Located in Sierra de Ibio, Cantabria, the house stands within a small village that preserves both the urban structure and the rural coherence of its landscape, still untouched by the transformations that have altered other nearby settlements. The project arises from the desire to integrate into this context, accepting the constraints of local regulations that demand formal and material continuity with traditional architecture, while exploring from a contemporary perspective how to reinterpret that legacy without falling into literal reproduction.
The house is conceived as a single, L-shaped volume that folds upon itself to define the garden and create a sheltered domestic realm. This geometry organizes the program on one floor and allows every room to enjoy cross ventilation, opening to the south and west, while closing to the north and east. Towards the street, it presents itself as a solid stone front —a silent wall that protects the home’s intimacy— whereas from the garden its reverse is revealed: an open, light, and transparent façade that multiplies the relationship with the landscape.
A single-pitch roof unifies the composition and reinforces its reading as a continuous body, almost like a wall folding upon itself. The outer façade is built with stone extracted from the site itself —local river cobblestones, with no external supply— evoking the texture and depth of the rural walls in the region. Openings of varied sizes and proportions appear to be freely arranged, yet they align precisely with the structure and the way each space is inhabited: standing, seated, lying down, in motion… This measured rhythm recalls vernacular architecture, where functional transformations over time produced façades that told their own stories. In contrast, the interior side of the “L” is defined by full-height windows that create a continuous dialogue with the garden: smaller openings frame fragments of the landscape like paintings, while large glazed panels underline and extend it.

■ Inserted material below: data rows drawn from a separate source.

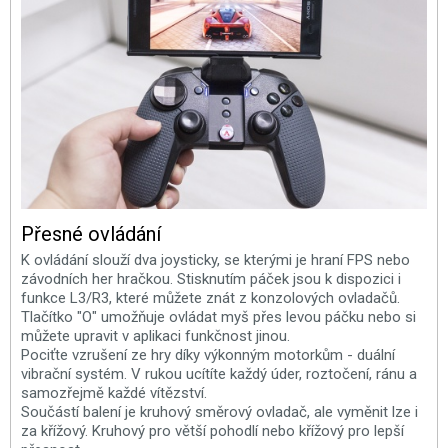
Přesné ovládání
K ovládání slouží dva joysticky, se kterými je hraní FPS nebo
závodních her hračkou. Stisknutím páček jsou k dispozici i
funkce L3/R3, které můžete znát z konzolových ovladačů.
Tlačítko "O" umožňuje ovládat myš přes levou páčku nebo si
můžete upravit v aplikaci funkčnost jinou.
Pociťte vzrušení ze hry díky výkonným motorkům - duální
vibrační systém. V rukou ucítíte každý úder, roztočení, ránu a
samozřejmě každé vítězství.
Součástí balení je kruhový směrový ovladač, ale vyměnit lze i
za křížový. Kruhový pro větší pohodlí nebo křížový pro lepší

In contrast to the stone mass of the north-eastern front, the inner face of the “L” is rendered in dark wood and glass, articulating daily life with the surrounding landscape. The timber, finished in dark tones reminiscent of those once obtained in Cantabrian architecture through oils and natural dyes, defines a coherent palette completed by the grey limestone from the Tina Menor estuary, used for both interior and exterior flooring, reinforcing the material bond with the territory. To this range is added red —found in the ceramic roof tiles and the corten steel elements such as frames, trims, and the cantilevered gutter— turning every episode of rain into a small event.
The floor plan distinguishes two wings: one houses the day areas —living room, dining room, and kitchen articulated around a central fireplace and the porch— while the other contains the night zone, with the main bedroom and two additional rooms, one of them transformable through movable partitions.
More than reproducing tradition, the house works with its reverse: the threshold where the vernacular and the contemporary fold over one another. In that tension between mass and lightness, opacity and transparency, wall and void, the house asserts its belonging to the place while speaking unmistakably in the present tense.